[Opening Task material section]

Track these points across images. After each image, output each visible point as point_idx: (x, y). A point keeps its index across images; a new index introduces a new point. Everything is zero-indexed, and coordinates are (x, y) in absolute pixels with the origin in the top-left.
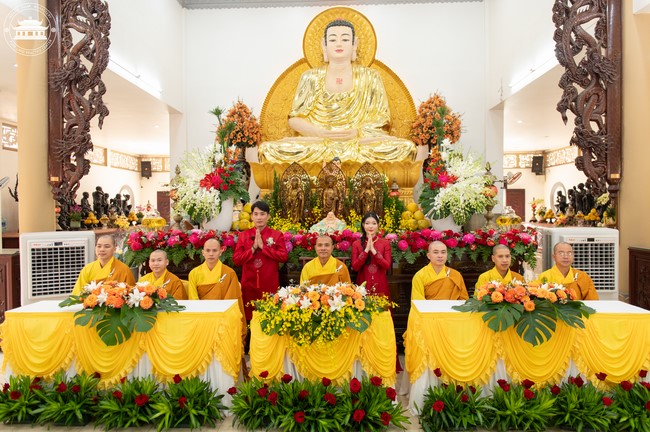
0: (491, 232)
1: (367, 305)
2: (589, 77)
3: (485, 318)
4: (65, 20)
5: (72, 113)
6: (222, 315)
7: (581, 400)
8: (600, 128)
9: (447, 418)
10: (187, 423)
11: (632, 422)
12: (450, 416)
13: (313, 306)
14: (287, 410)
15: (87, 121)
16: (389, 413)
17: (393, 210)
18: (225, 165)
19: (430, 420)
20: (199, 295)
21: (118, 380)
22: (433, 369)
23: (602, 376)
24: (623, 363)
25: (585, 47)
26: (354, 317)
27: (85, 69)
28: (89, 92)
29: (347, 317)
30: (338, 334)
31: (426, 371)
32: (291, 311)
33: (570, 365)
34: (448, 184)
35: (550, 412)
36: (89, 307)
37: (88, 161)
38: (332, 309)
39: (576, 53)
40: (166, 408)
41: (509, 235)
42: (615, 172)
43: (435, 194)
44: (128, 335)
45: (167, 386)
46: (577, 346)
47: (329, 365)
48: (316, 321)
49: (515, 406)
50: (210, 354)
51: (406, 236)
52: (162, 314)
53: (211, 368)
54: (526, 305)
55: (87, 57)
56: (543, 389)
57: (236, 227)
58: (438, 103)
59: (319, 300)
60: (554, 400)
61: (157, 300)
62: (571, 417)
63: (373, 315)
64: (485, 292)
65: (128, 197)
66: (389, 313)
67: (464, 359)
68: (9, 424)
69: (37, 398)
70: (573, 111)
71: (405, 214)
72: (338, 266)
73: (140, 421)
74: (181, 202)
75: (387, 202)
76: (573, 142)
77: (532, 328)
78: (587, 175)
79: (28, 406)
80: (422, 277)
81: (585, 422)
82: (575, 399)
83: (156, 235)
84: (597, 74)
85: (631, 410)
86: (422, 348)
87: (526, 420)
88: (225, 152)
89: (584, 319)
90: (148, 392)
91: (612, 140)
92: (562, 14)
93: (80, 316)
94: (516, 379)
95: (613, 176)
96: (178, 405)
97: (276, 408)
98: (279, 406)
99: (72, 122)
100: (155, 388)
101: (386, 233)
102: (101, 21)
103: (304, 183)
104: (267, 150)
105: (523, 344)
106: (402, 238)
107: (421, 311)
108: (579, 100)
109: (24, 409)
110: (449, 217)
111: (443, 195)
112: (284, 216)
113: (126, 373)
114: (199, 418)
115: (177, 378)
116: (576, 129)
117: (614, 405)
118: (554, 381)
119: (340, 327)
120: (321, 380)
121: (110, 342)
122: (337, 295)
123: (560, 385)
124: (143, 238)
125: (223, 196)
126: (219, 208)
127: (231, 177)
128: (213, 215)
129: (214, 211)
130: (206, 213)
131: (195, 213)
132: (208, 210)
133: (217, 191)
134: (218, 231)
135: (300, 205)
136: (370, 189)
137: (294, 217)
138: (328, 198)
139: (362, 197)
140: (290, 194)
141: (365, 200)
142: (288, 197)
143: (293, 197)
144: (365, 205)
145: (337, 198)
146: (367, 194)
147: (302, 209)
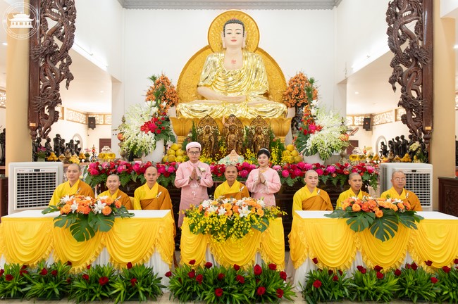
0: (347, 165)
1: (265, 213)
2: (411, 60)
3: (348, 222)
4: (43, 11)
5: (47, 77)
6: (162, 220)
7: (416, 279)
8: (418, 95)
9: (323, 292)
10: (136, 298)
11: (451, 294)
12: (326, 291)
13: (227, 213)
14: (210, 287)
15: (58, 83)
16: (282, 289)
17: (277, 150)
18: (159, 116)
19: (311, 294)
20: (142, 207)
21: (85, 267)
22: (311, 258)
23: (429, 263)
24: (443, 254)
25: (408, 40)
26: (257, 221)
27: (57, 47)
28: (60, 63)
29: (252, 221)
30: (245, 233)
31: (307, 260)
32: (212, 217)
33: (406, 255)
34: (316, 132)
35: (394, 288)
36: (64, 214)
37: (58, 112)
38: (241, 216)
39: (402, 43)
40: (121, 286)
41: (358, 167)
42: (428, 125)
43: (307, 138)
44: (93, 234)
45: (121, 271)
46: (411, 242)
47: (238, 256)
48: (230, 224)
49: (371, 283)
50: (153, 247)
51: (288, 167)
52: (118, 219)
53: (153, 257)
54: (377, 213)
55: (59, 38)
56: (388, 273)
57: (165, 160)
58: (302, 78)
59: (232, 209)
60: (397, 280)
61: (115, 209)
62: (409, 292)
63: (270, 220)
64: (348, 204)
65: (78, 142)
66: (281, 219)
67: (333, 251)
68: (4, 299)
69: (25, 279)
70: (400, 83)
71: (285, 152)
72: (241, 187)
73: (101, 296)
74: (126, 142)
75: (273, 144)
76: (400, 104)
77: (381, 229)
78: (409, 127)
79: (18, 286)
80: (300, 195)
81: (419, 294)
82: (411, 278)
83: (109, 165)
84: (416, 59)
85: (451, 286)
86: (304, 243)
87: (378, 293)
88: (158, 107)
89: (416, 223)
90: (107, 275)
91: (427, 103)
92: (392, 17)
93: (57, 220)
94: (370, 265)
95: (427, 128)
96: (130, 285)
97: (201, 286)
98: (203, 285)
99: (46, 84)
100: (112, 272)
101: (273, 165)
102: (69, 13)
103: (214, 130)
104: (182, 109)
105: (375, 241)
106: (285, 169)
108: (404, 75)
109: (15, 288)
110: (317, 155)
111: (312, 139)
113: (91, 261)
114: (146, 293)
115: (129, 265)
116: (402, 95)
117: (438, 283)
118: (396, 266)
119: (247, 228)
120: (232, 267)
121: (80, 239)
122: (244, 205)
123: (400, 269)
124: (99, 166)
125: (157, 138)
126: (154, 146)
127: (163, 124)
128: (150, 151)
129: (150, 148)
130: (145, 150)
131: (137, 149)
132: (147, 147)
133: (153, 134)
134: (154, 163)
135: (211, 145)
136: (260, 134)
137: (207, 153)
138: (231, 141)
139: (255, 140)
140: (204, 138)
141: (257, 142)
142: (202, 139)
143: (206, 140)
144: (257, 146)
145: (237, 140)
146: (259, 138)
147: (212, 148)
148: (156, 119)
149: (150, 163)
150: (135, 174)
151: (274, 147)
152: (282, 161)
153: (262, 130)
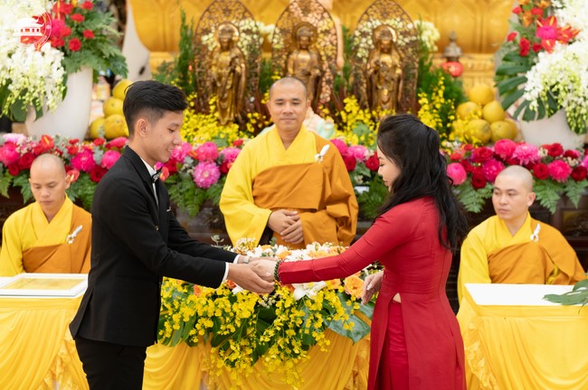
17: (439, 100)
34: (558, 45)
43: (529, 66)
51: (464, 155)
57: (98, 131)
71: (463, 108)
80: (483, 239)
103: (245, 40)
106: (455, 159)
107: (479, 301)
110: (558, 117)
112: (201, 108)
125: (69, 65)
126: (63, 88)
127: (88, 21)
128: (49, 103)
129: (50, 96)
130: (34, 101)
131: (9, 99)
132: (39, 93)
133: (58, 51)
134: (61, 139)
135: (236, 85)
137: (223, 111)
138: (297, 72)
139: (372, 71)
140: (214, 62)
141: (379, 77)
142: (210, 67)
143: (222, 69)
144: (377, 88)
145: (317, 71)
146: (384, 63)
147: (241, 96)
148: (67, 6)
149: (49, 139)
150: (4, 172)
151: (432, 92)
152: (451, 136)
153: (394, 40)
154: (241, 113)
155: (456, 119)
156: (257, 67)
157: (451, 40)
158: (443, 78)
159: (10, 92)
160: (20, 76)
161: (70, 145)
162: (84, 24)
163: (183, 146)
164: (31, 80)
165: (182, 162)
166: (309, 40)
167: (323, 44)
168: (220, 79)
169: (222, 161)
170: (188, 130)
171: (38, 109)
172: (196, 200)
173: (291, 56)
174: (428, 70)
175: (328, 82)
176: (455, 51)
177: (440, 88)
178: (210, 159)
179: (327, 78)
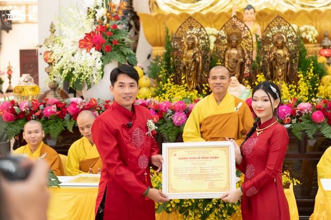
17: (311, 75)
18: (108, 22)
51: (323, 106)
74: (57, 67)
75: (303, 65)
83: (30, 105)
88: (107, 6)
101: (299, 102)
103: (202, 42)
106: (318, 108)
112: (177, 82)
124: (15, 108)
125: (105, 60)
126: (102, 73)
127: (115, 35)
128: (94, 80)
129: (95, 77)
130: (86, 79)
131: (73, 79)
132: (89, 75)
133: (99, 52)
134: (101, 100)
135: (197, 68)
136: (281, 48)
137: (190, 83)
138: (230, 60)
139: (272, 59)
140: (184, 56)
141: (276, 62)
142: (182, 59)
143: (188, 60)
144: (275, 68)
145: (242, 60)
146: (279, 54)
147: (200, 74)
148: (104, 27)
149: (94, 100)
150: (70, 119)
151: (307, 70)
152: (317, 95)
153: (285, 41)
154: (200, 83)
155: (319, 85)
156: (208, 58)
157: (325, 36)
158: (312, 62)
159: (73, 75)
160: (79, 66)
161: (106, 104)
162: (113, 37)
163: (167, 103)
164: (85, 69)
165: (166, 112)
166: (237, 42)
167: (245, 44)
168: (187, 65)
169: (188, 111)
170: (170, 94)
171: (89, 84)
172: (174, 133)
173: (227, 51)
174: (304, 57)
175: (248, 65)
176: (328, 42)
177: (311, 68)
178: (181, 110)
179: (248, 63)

[Closing Task material section]

Activity :: Extract exactly and only the lines above from the line containing "24: (623, 363)" through the line containing "70: (573, 111)", both end lines included.

Answer space ::
24: (623, 363)
25: (585, 47)
26: (354, 317)
27: (85, 69)
28: (89, 92)
29: (347, 317)
30: (338, 334)
31: (426, 371)
32: (291, 311)
33: (570, 365)
34: (448, 184)
35: (550, 412)
36: (89, 307)
37: (88, 161)
38: (332, 309)
39: (576, 53)
40: (166, 408)
41: (509, 235)
42: (615, 172)
43: (435, 194)
44: (128, 335)
45: (167, 386)
46: (577, 346)
47: (329, 365)
48: (316, 321)
49: (515, 406)
50: (210, 354)
51: (406, 236)
52: (162, 314)
53: (211, 368)
54: (526, 305)
55: (87, 57)
56: (543, 389)
57: (236, 227)
58: (438, 103)
59: (319, 300)
60: (554, 400)
61: (157, 300)
62: (571, 417)
63: (373, 315)
64: (485, 292)
65: (128, 197)
66: (389, 313)
67: (464, 359)
68: (9, 424)
69: (37, 398)
70: (573, 111)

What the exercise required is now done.